Building on the diplomatic triumph of last year’s Washington-Beijing pact, Barack Obama and Xi Jinping will go further on Friday, announcing a new set of climate agreements.

Top of the bill is China’s new national carbon market that will come online in 2017, plus a pledge to deliver new flows of climate finance – significant given it is classed as a “developing” country.

There are also important moves regarding the UN negotiations – specifically the issue of “differentiation” – or how the roles of rich and poor should be defined in the Paris deal.

Here’s what a senior US administration official said in a press call last night.

“We’ve made new progress I think on the overall issue of differentiation, agreeing that we would, again, pursue an ambitious agreement in 2015 that reflects the principle of common but differentiated responsibilities and respective capabilities in light of different national circumstances — that’s the same sentence that we agreed to last year — and also embed differentiation in the relevant elements of the agreement in a manner that fits those elements.”

LIVE: Climate plan watch

We’re expecting a deluge over the next week before a UN deadline on October 1.
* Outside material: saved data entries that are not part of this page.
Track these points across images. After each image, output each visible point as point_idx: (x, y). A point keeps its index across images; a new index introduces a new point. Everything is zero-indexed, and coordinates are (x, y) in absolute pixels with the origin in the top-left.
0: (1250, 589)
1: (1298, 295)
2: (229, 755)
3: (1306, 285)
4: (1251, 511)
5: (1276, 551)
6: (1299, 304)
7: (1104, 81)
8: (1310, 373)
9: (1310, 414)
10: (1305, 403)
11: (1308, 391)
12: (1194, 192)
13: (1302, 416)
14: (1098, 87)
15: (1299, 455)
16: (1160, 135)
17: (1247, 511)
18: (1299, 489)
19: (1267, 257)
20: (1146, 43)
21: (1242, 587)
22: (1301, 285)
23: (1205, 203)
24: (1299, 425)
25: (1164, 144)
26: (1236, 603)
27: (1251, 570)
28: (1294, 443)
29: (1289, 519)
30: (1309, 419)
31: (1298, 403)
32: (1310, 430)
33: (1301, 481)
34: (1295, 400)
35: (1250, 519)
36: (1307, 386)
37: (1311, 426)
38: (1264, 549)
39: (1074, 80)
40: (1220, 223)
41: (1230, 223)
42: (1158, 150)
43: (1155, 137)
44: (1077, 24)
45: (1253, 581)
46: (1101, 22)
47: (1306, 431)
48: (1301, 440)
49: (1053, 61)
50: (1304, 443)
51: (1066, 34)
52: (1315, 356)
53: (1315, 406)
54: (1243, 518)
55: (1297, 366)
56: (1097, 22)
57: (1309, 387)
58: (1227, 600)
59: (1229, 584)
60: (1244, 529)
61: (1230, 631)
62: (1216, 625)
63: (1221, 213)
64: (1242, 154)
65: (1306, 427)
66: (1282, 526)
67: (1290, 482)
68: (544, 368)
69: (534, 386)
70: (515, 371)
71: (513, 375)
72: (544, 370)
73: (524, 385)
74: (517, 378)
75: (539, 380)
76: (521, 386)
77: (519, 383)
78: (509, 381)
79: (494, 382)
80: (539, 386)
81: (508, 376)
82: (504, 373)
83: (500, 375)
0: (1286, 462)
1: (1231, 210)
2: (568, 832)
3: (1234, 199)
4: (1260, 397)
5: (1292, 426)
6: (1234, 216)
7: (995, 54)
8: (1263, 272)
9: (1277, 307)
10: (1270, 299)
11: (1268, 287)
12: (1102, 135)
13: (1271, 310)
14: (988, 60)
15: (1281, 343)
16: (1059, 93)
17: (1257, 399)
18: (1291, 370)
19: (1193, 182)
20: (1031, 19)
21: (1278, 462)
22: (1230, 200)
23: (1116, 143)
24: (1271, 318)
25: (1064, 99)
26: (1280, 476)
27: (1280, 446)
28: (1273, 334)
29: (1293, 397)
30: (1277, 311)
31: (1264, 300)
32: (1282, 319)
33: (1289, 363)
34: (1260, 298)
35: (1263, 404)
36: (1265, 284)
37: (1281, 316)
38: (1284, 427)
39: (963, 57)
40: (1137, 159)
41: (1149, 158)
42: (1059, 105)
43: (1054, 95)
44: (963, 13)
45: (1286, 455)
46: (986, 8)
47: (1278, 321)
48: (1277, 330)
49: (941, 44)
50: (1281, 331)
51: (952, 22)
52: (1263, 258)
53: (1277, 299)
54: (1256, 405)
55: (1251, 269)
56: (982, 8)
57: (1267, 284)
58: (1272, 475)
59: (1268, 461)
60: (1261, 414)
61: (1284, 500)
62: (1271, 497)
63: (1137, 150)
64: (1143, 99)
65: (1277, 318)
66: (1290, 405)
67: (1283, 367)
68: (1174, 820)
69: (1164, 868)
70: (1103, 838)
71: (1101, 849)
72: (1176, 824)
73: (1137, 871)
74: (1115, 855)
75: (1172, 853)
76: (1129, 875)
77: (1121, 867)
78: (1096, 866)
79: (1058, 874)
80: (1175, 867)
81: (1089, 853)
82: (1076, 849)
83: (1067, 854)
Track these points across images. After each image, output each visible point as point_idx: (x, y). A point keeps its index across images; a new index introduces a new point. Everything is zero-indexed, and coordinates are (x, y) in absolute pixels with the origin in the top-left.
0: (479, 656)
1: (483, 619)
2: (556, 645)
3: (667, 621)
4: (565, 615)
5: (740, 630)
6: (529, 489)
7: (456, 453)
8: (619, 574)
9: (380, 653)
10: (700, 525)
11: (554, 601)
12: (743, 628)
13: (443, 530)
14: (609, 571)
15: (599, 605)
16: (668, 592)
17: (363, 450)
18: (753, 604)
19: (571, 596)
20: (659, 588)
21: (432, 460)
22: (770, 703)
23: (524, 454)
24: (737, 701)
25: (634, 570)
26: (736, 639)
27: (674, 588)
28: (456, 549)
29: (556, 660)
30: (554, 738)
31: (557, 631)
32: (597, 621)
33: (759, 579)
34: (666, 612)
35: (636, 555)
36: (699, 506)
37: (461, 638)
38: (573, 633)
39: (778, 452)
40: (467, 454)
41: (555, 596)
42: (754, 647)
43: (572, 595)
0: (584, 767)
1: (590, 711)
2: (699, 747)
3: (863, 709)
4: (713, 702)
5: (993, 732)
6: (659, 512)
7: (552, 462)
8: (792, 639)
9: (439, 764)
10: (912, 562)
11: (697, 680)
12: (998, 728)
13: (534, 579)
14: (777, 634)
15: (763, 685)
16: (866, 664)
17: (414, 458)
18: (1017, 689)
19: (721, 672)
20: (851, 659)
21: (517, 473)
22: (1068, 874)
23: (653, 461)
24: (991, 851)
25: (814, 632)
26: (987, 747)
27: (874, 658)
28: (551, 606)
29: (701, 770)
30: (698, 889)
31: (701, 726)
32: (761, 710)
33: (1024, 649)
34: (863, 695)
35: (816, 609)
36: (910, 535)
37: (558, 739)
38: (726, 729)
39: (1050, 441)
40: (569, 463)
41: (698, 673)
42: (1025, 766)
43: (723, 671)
Headline plans submitted this week include Indonesia, Bangladesh and South Africa. India’s will likely emerge at the end of the month, Brazil’s potentially on Sunday.

Follow the latest on our Paris climate action tracker. Accept no imitations.

Pakistan climate law

Islamabad must start implementing its climate change plans, said a judge at Lahore High Court last week, ruling on a legal challenge brought by a farmer. Malini Mehra had the story for us.

Clooney v Nasheed

It’s the big climate battle the Daily Mail wants a piece of. Celebrity lawyers, a former president in prison on terrorism charges and a small country at risk from rising sea levels.
The Maldives was once known as a bastion for climate leadership – but it’s making the headlines for other reasons. Here’s my take.

Shell goes green?

Not quite. But the oil major is about to unveil a new ‘Energy Transitions Commission’ with Statoil and BHP Billiton.

It’s giving this the hard sell ahead of an official launch in Texas next week, but as Gerard Wynn writes, it faces a hard task proving its sincerity.

UK climate plans: what plans? 

Another week, another climate policy car crash for the British government.

Al Gore put the boot in early this week, professing his puzzlement at UK moves to quash support for nascent clean energy sectors like solar and wind.

Then right wing columnists usually supportive of the government said plans to invest billions in new nuclear were a colossal waste – a rare moment of agreement with some green groups.

On Friday it got worse with news that Drax – a vast coal and biomass power plant – was pulling out of an initiative to develop UK carbon capture and storage.

The FT spared no-one in its damning analysis:

“Another leaf has dropped from the blighted tree of Conservative green credentials. The stance of an energy department led by the appropriately-named Amber Rudd has switched from positive to neutral.

“It requires long-term support from British politicians for whom a week is an eternity. Easier for them to mumble words of contrition on climate change than drop a coin in the plate.”